Exercise passage
╔══
You Can't Sell A Sweater Like A Book

By Rob Spiegel
Oct 26, 1999 12:00 AM PT

What does it take to elbow your way to the top in the e-tailing wars?

You Can't Sell A Sweater Like A Book

Price? Brilliant customer experience? Viral stickiness?

The answer depends on your category.

For apparel, it takes touch, feel, style and fit. And how do you communicate that online? You do it by establishing yourself offline first.

I Want My L.L. Bean

The winners are emerging in the competition among Internet apparel e-tailers. First-to-the-Net may be important if you're selling books, toys or a 1964 Beatles lunch box. After all, a Barbie is a Barbie is a Barbie.

However, when it comes to jeans, you either want your L.L. Bean or you want your Gap. And it doesn't matter if they're late to the game.

Let's review the two fundamental rules of online apparel sales:

Direct marketing companies fare better online than store-based retailers because e-commerce is essentially a direct marketing medium.

Established online clothing brands fare better than dot-coms because consumers want to know what the clothing feels like. When we look at Forrester Research's PowerRankings for the apparel category, we find the top two e-tailers are Land's End and L.L. Bean.

Bingo. Two direct marketing companies with established brands.

"Both companies scored well with online consumers, reflecting the brand equity they have built through their offline operations," explained James L. McQuivey, a senior analyst at Forrester.

Filling out the balance of the PowerRankings apparel category were Bluefly.com, Gap.com, J.Crew.com, macys.com and Spiegel.com.

Bluefly was the highest ranked dot-com among apparel companies, a fact that Forrester attributed to features such as a gift finder, a personalized catalog, low prices and free delivery. The balance of the companies benefited from high consumer recognition.
╚══
Stored data:
╔══
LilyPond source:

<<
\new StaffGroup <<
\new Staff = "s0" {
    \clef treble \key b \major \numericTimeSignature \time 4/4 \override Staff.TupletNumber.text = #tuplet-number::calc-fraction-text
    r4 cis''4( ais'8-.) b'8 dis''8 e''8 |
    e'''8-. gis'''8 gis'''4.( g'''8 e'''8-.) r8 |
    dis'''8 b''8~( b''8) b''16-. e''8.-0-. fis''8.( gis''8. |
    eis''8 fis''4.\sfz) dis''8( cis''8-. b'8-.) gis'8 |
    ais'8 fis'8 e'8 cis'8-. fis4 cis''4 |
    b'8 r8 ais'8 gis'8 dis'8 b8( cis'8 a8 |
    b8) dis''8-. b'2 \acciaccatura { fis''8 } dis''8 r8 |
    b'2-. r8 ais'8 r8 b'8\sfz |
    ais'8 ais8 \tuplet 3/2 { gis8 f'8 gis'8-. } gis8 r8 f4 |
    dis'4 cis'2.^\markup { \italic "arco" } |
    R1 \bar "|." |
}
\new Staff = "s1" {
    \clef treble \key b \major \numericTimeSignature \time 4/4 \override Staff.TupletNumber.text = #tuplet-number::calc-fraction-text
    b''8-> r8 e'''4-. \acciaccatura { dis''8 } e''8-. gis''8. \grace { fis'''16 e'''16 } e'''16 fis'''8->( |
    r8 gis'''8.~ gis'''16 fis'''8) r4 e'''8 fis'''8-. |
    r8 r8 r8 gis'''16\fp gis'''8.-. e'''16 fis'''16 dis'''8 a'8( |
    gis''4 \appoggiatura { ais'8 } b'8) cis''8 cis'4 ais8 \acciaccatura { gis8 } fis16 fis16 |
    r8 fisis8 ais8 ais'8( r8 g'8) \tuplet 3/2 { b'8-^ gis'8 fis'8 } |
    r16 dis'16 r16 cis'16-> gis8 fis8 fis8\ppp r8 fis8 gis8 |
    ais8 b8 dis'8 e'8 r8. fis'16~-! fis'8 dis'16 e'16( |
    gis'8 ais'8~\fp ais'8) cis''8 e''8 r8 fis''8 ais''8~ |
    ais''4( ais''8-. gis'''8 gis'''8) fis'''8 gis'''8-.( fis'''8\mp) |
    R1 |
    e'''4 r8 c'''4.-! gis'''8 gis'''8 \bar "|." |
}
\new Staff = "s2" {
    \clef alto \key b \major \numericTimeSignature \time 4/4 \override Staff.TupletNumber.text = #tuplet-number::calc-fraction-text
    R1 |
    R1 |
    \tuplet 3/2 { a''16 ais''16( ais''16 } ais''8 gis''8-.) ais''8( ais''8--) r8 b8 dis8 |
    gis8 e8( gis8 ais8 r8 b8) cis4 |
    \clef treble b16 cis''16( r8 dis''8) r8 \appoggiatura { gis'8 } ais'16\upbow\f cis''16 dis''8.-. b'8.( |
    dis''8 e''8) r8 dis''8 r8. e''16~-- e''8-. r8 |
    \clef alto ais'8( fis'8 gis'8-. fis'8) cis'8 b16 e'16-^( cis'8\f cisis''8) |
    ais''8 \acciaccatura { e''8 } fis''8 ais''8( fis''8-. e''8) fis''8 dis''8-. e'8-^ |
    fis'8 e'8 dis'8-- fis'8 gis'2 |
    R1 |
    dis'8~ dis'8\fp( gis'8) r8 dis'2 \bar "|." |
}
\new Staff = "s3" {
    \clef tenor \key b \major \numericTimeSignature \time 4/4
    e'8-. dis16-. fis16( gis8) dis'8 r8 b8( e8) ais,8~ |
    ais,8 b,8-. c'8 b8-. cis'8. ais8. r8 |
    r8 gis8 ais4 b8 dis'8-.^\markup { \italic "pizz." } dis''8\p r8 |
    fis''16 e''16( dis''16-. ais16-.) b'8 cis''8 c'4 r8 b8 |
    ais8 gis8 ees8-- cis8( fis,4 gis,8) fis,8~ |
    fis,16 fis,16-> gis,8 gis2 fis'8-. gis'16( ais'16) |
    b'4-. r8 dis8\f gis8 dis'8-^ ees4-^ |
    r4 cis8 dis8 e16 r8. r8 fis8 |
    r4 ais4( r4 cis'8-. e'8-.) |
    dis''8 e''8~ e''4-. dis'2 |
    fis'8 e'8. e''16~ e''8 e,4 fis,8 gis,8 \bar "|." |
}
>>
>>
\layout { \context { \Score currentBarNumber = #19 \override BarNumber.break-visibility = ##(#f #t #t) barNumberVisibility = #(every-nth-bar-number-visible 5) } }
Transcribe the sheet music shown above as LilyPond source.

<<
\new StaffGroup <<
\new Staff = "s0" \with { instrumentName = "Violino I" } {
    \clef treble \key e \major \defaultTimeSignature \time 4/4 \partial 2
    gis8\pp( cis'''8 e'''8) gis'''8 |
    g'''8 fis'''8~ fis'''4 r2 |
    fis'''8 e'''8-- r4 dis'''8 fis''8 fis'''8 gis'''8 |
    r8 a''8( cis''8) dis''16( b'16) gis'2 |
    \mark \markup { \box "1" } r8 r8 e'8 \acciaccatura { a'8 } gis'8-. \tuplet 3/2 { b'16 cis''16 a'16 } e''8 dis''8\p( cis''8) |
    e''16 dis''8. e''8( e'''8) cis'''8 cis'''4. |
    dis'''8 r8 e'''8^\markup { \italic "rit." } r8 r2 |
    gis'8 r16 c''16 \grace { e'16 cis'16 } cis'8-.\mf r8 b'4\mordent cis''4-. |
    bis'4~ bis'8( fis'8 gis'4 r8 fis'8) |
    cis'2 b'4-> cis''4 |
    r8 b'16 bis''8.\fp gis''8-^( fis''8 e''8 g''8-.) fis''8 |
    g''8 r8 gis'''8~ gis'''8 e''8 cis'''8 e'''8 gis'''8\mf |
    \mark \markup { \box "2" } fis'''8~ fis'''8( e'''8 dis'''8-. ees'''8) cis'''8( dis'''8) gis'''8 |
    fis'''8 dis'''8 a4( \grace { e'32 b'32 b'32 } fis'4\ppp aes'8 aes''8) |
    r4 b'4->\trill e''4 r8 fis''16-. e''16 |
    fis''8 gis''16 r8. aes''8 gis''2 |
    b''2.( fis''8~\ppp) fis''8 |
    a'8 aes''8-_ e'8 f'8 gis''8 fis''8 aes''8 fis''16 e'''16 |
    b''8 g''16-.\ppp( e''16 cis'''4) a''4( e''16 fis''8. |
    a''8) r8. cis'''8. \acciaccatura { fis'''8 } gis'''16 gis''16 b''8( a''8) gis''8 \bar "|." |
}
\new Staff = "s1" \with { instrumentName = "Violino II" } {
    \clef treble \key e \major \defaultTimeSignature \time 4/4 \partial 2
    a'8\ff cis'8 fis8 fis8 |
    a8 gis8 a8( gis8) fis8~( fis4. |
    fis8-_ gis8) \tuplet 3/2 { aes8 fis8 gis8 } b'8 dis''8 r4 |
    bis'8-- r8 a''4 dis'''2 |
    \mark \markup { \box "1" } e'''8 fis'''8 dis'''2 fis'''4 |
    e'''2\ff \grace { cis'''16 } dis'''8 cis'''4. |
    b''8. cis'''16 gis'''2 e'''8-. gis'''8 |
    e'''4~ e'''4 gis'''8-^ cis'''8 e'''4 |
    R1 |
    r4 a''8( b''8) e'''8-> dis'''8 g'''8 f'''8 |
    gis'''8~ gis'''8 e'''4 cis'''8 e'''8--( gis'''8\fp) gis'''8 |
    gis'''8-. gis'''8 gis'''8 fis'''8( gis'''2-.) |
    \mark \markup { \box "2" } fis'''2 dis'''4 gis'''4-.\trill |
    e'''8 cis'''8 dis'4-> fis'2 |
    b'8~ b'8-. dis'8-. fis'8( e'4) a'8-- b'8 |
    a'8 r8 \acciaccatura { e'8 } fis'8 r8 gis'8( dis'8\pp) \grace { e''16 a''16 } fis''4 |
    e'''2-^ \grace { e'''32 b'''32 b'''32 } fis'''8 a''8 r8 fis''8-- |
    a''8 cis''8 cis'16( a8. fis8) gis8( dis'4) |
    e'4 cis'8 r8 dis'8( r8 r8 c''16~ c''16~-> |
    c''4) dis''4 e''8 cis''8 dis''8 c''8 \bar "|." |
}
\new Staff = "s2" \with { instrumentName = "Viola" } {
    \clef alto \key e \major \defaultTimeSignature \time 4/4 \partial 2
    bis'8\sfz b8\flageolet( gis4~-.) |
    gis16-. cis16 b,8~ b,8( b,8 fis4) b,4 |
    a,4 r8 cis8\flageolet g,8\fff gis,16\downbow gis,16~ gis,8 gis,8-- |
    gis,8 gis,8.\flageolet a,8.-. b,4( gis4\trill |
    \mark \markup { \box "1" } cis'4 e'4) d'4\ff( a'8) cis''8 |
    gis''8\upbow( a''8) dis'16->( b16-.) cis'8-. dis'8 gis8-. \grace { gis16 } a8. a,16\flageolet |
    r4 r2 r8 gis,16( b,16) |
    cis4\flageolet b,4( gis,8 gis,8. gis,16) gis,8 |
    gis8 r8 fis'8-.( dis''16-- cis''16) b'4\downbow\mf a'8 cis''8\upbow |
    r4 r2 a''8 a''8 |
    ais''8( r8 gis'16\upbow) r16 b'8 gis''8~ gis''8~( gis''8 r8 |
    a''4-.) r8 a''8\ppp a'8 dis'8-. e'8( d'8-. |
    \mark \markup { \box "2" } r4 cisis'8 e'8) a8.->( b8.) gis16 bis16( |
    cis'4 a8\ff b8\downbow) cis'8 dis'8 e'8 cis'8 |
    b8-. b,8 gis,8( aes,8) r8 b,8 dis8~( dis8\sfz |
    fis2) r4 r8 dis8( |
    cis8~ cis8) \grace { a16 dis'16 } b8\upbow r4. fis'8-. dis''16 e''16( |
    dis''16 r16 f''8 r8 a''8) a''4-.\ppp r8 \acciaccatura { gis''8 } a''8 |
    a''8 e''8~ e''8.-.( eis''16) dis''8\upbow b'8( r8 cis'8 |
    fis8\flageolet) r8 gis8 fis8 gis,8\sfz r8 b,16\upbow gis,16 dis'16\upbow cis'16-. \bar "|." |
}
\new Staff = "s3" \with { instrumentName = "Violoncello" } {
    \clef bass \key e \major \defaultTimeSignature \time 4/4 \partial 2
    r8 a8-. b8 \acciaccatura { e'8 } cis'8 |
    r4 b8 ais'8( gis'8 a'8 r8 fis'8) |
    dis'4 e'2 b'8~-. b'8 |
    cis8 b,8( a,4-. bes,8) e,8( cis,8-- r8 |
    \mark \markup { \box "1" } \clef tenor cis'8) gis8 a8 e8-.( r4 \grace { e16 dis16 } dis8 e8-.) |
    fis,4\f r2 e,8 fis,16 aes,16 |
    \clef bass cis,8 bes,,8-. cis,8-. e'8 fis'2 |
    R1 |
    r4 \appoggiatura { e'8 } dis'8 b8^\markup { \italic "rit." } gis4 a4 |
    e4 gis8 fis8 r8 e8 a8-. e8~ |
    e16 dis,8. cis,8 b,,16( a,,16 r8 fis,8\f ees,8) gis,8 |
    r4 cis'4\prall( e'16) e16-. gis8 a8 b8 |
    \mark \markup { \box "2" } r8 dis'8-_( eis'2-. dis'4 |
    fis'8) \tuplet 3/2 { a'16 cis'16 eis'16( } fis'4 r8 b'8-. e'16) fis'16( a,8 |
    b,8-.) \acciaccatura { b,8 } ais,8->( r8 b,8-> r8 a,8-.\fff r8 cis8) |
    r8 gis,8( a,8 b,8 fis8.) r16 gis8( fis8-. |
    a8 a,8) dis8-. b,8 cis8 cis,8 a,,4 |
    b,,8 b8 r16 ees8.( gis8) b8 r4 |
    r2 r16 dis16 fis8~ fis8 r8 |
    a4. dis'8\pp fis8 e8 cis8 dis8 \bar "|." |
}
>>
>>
╚══
Complete the following
1. In the article on online apparel sales, which two e-tailers ranked at the top of Forrester Research's PowerRankings for apparel?
2. Based on the article on online apparel sales, decide whether each statement agrees with it: (a) Bluefly was the top-ranked dot-com among apparel companies. (b) Store-based retailers do better online than direct marketing companies. (c) James L. McQuivey is a senior analyst at Forrester.
3. Continue the article on online apparel sales from the point where it ends.

Task responses
1. Land's End and L.L. Bean.

2.
(a) Yes: "Bluefly was the highest ranked dot-com among apparel companies"
(b) No: "Direct marketing companies fare better online than store-based retailers"
(c) Yes: "James L. McQuivey, a senior analyst at Forrester"

3.
Bricks-and-Clicks Have The Advantage

"In the apparel industry, bricks-and-clicks have a distinct advantage over the dot-coms because brand recognition figures heavily in the apparel category," Blaine Mathieu, senior analyst for research firm Dataquest told the E-Commerce Times. "When you buy a book, it's just a book, so it doesn't matter who you buy it from. But with clothing, consumers want Gap or Nordstrom."

An element as simple as clothing sizes can become an issue with apparel consumers. "Every brand has its own sizes. Consumers get familiar with brand sizes. If you know that 32" by 32" Gap pants fit, you'll be very comfortable buying from the Gap site," added Mathieu. "Plus, consumers know the touch and feel of the apparel at the brand companies."

Of course, it helps a great deal if your gift recipient can take the silly clothes you purchased back to a real-world mall and exchange them for clothes that show a lot more taste. "There's no question that having a real store for exchange is a great advantage for click-and-bricks such as the Gap or Nordstrom," said Mathieu.

Apparel Is Own Animal

The 800-pound gorilla concept (the first brand established becomes the giant) worked well with Amazon.com, eBay and priceline.com.

But it doesn't work at all with apparel.

After all, if you love Land's End sweaters, it doesn't matter that Bluefly.com offers free delivery.